Invention and Convention

Creative people are in a constant flux between invention and convention. Invention drives us. Convention holds us. Invention is original. Convention is inherited. Invention grows from you. Convention is chosen. Neither of these states is absolute, but neither of them seems to have boundaries either. Can you go too far in one direction or the other?


To earn my PhD in Evolutionary Biology from Harvard I had to cleave close to convention. As a taxonomist, scientific convention was my metier. Studying old species names, old species concepts, old texts, all required me to bathe in and wrap myself in convention. Publishing, teaching, and gaining tenure also required following a series of conventional practices. Obviously, there were rewards for these behaviors.

Invention and Convention

As I grew as a scientist I found myself bucking many of the conventions I had chosen (or was forced, depending how you look at it) to adopt. My research was strictly scientific but my ideas were unconventional. I developed an inventive way to look at natural form based on what the natural form "told" me. As I studied microscopic shapes I came to learn how they developed by careful observation. Exploring further, the inventive method I developed led to some startling questions that lay way outside of the dogma of my field. As is often the case in science (and I don't understand why this still comes as a surprise), the community of practitioners accepted the ideas reluctantly at best.

Invention and Convention

Invention and Convention

As a self-taught artist my sculpture practice is outside of convention. I can't claim to be an "outsider" artist because I am deeply steeped in the aesthetics of art, a knowledge tempered by historical understanding and knowledge of the natural world. I am, however, unfettered in the way I can approach my work. And the consequences (acceptance or non-acceptance by the community) are relatively unimportant. My career is not threatened either way. I feel that my art has gone further than "art for its own sake" because working with clay has led to understandings that involve but transcend art. For example "problem solving" has little to do with "composition." Or does it?

Sculpture from Above

In any case I feel that by experiencing invention in my art practice I can follow whatever path I want. What lies open to me seems to be limited only by my own perceptions.

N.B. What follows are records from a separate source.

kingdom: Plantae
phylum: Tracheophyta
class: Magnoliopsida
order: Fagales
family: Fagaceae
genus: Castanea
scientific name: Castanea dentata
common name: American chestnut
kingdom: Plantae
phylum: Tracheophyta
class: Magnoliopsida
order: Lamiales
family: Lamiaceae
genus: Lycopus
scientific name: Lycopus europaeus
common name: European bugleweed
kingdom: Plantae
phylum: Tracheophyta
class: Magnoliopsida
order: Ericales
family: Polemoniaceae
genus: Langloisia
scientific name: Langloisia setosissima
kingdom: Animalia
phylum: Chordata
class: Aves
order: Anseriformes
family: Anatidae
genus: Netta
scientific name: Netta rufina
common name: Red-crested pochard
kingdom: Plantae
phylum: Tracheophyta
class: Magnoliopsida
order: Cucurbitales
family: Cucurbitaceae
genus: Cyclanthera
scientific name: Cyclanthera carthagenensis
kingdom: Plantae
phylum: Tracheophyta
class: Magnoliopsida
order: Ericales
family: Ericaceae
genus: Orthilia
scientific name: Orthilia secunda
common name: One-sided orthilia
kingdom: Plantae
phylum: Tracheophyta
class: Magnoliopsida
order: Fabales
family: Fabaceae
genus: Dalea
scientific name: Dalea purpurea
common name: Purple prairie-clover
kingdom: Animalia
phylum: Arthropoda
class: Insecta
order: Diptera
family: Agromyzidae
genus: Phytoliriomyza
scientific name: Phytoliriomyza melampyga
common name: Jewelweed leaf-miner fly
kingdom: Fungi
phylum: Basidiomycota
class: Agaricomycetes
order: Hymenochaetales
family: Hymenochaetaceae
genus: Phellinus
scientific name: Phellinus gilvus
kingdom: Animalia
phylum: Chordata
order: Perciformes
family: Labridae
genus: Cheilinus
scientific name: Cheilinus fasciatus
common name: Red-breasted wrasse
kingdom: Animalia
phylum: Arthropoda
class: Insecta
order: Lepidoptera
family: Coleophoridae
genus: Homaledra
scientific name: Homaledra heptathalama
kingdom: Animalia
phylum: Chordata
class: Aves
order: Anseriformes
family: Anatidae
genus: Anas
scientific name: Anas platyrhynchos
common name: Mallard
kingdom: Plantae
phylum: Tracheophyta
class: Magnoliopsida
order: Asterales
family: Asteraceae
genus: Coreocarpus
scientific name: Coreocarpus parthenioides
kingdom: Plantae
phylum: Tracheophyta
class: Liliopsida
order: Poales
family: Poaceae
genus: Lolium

Sometimes when I look back at my professional life I wonder whether I adopted convention to too great an extent. Whether a more fully acknowledged "invention" outlook might not have served me better. I would certainly recommend invention for people who thrive with it. There are consequences but there are rewards as well.

1 comment:

  1. Ah! Invention and convention, now there's an intellectual contradiction but a practical reality!

    I think convention is more important than invention in creative practice, at least this is my experience. However, it is evident that creativity is all around us and central to the human condition. Mmm! Maybe there is no answer to this enigma, except for what we create and how it fits into that, that is acceptable at the time that one is creating! Perhaps?